[TEXT SHOWN]
The Germplasm Resources Information Network (GRIN) is an online portal for information about agricultural genetic resources that are managed by the Agricultural Research Service of USDA, along with U.S. partnering organizations. The content includes general information about ARS animal, microbial and plant germplasm collections, most notably the U.S. National Plant Germplasm System (NPGS). The NPGS curates more than 600,000 active accessions of living plant material at 20 genebank locations around the U.S., and makes small quantities available globally to plant breeders and other professional scientists. GRIN also documents activities of Crop Germplasm Committees (CGC) that support the NPGS. The CGCs are comprised of public and private sector subject matter experts for a given crop (there are currently 44 CGCs) who voluntarily provide input on technical and operational matters to the NPGS. The site includes two searchable datasets: the ARS Rhizobium collection and Plant Variety Protection Certificates. The Rhizobium collection is living bacteria that nodulate the roots of leguminous plants symbiotically to provide nitrogen fixation. Samples are available to research scientists globally upon request. The Plant Variety Protection (PVP) Certificates are issued by the Agricultural Marketing Service (AMS) of USDA to provide intellectual property protection to registered new varieties of plants that are propagated by seed or tubers. The GRIN site allows queries of PVPs by certificate number, name of the crop, variety name, or certificate holder, all using data provided by the AMS.

This is an identification key to genera for seeds and fruits of the legume family. The coverage is world wide, and for each genus there are descriptions of the seeds and fruits, distribution data, and images. The interactive software system INTKEY is used for accessing the data and images. The key can be used for identifying to genus unknown legume samples or for querying the data and images for legume genera, and is designed for seed analysts, technicians, port inspectors, weed scientists, ecologists, botanists, and researchers who need to identify isolated legume fruits and seeds. Procedures relating to preparation, collection, and authentication of data are provided in the 'Procedures' resource file. In order to utilize the identification key the entire folder needs to be downloaded and extracted with all internal structure unmodified.

[EXERCISE] What comes next in the text about the GRIN portal and the legume seed identification key? Continue it, starting after its final sentence.

[GIVEN INFORMATION]
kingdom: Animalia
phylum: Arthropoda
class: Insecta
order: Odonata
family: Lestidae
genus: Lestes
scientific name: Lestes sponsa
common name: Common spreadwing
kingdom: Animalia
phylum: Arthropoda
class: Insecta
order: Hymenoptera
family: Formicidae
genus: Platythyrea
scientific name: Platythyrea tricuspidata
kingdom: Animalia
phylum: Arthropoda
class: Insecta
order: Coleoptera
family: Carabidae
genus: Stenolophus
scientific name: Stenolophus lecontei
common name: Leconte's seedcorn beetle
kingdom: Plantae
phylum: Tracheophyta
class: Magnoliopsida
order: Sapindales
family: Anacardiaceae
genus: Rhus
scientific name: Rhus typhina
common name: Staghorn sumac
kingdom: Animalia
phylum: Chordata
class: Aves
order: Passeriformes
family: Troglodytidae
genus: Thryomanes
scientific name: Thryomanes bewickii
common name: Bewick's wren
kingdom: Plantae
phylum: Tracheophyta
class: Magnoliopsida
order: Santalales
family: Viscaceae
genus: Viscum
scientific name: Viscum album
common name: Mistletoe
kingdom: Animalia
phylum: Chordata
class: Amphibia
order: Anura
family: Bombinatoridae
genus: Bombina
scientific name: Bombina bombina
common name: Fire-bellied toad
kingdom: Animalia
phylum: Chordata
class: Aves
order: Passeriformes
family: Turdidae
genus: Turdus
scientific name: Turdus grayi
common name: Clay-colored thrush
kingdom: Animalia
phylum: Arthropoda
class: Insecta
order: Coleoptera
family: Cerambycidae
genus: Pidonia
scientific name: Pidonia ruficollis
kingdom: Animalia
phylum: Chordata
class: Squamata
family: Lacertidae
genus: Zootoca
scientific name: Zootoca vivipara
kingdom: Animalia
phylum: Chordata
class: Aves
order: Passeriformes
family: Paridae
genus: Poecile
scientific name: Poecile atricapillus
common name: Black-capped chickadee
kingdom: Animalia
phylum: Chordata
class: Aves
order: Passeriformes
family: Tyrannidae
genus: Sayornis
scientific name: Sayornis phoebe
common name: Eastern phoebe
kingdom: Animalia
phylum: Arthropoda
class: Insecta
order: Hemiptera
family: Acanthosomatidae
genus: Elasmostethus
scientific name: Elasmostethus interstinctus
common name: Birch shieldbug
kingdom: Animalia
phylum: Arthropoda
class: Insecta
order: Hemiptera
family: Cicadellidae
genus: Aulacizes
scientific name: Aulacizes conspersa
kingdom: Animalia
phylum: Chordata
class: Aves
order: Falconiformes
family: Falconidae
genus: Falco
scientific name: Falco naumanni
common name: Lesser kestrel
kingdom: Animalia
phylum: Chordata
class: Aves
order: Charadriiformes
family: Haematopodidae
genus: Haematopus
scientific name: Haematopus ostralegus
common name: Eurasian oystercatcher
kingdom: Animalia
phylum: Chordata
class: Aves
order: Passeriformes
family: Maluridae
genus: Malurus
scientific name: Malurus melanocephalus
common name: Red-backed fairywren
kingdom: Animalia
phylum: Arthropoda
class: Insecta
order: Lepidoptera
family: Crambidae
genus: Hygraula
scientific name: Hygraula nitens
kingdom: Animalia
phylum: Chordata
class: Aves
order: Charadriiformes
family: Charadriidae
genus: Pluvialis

[REPLY]
The Plant Variety Protection Office (PVPO) Scanned Certificates Database is a collection of Certificates of Protection for new plant varieties that are seed reproduced or tuber propagated. A variety may be represented by seeds, transplants, plants, tubers, tissue culture plantlets and other matter. A Certificate of Protection is awarded to an owner of a variety after an examination shows that it is new, distinct from other varieties, and genetically uniformed and stable through successive generations. This tool allows stakeholders access to the breeding history and morphological characteristics used in developing new plant varieties. This tool contains over 5,000 varieties that have been issued a Certificate of Protection since 1975.

GRIN-Global is an ongoing international collaborative project to develop shared and open-source applications that help manage plant germplasm collections. The software was jointly developed by the Agricultural Research Service of USDA, Global Crop Diversity Trust, and Bioversity International, with the first version released in December 2011. The ARS has used GRIN-Global to manage its plant germplasm collections, the U.S. National Plant Germplasm System, since November 2015. GRIN-Global is an extension of Germplasm Resources Information Network (GRIN) information management system, which was first developed by ARS beginning in the mid-1980s. GRIN-Global is comprised of a suite of computer applications that are used internally by genebank staff to curate collections, as well as a public website through which scientists can query the database and request samples of germplasm through a shopping cart process.